A few modules are compiled during the build process and removed later.

Standard Basis Library

basis/Array.sml
basis/Array2.sml
basis/BIT_FLAGS.sml
basis/BinIO.sml
basis/BinPrimIO.sml
basis/Bool.sml
basis/BoolArray.sml
basis/Byte.sml
basis/CommandLine.sml
basis/Date.sml
basis/General.sml
basis/GenericSock.sml
basis/IEEEReal.sml
basis/IEEE_REAL.sml
basis/IMPERATIVE_IO.sml
basis/INTEGER.sml
basis/INetSock.sml
basis/IO.sml
basis/ImperativeIO.sml
basis/Int.sml
basis/Int32.sml
basis/IntArray.sml
basis/IntArray2.sml
basis/IntInf.sml
basis/LargeWord.sml
basis/List.sml
basis/ListPair.sml
basis/MATH.sml
basis/MONO_ARRAY.sml
basis/MONO_ARRAY_SLICE.sml
basis/MONO_VECTOR.sml
basis/MONO_VECTOR_SLICE.sml
basis/NetHostDB.sml
basis/NetProtDB.sml
basis/NetServDB.sml
basis/OS.sml
basis/Option.sml
basis/PRIM_IO.sml
basis/PackRealBig.sml
basis/PackWord8Big.sml
basis/Posix.sml
basis/PrimIO.sml
basis/Real.sml
basis/RealArray.sml
basis/STREAM_IO.sml
basis/Socket.sml
basis/String.sml
basis/StringCvt.sml
basis/SysWord.sml
basis/Text.sml
basis/TextIO.sml
basis/TextPrimIO.sml
basis/Time.sml
basis/Timer.sml
basis/Unix.sml
basis/UnixSock.sml
basis/Vector.sml
basis/Windows.sml
basis/Word32.sml
basis/Word32.x86_64.sml
basis/Word16.sml
basis/Word8.sml
basis/Word8Array.sml

These all contain structures, functors and signatures defined in the Standard Basis Library.

Poly/ML Extensions

basis/RuntimeCalls.ML
basis/Signal.sml
basis/SingleAssignment.sml
basis/Thread.sml
basis/Universal.ML
basis/UniversalArray.ML
basis/Weak.sml
basis/HashArray.ML
basis/processes.ML
basis/SML90.sml

These are extensions added by the Poly/ML system.
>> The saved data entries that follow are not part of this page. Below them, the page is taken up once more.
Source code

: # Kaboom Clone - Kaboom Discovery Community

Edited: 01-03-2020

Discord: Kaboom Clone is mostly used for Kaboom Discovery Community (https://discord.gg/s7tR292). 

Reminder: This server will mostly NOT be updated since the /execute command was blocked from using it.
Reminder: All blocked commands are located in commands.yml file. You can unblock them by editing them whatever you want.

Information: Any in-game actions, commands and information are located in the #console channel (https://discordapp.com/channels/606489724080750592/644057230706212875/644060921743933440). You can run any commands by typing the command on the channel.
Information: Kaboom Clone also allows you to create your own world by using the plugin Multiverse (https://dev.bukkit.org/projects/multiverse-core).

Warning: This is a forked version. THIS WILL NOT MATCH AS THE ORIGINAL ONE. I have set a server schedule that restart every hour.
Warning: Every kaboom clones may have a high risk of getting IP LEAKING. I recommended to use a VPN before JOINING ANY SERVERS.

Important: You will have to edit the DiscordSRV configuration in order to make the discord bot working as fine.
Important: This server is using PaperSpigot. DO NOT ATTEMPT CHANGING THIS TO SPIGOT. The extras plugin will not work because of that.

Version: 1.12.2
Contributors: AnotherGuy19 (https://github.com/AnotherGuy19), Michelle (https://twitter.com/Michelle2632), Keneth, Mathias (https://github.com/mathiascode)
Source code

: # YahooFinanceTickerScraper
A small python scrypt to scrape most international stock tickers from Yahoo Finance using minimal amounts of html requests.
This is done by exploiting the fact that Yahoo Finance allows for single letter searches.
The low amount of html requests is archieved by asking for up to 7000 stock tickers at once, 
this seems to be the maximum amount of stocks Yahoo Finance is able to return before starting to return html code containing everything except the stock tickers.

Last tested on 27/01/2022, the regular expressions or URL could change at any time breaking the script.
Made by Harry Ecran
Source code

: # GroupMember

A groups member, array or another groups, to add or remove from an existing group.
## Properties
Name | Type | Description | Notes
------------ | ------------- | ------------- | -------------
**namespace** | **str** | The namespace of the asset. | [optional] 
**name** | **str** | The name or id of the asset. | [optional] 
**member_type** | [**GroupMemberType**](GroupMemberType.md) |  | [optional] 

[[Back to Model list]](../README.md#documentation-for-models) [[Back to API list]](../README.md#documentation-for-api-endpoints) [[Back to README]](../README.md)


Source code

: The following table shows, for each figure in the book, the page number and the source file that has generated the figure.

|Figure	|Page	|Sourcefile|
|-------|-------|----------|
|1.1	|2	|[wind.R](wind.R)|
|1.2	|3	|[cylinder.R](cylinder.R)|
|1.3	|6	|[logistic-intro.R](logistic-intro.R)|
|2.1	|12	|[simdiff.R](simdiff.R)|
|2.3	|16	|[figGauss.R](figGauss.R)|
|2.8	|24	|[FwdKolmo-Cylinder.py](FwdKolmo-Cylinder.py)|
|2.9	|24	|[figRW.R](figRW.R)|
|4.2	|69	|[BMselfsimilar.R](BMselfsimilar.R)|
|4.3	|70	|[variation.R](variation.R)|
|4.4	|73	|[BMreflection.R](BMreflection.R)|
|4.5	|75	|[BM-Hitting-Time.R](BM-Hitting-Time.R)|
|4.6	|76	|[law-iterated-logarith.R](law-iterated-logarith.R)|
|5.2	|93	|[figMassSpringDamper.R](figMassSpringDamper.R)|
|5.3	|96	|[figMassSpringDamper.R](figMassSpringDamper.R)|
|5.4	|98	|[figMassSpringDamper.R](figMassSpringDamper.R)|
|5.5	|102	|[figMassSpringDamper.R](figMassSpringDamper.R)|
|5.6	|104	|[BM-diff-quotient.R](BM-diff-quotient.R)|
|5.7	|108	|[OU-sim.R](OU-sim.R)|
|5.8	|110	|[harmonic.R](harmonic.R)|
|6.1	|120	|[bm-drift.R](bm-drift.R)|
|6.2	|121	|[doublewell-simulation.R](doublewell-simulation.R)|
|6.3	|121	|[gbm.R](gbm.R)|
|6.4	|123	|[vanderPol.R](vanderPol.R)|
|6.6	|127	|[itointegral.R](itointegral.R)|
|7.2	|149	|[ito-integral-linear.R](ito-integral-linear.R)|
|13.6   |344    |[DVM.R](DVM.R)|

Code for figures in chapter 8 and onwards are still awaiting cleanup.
RuntimeCalls lists the RTS call numbers. Signal provides a way to handle Unix signals (and console interrupts in Windows). SingleAssignment provides a reference that can be assigned to once. Thread provides multi-threading and processes contains a definition of the old Poly/ML Process structure for backwards compatibility. Weak provides weak references i.e. references that can be used to detect when a value is no longer referenced. HashArray provides a hash table structure. SML90 provides backwards compatibility for ML/90. It was defined in the original standard basis document but later removed.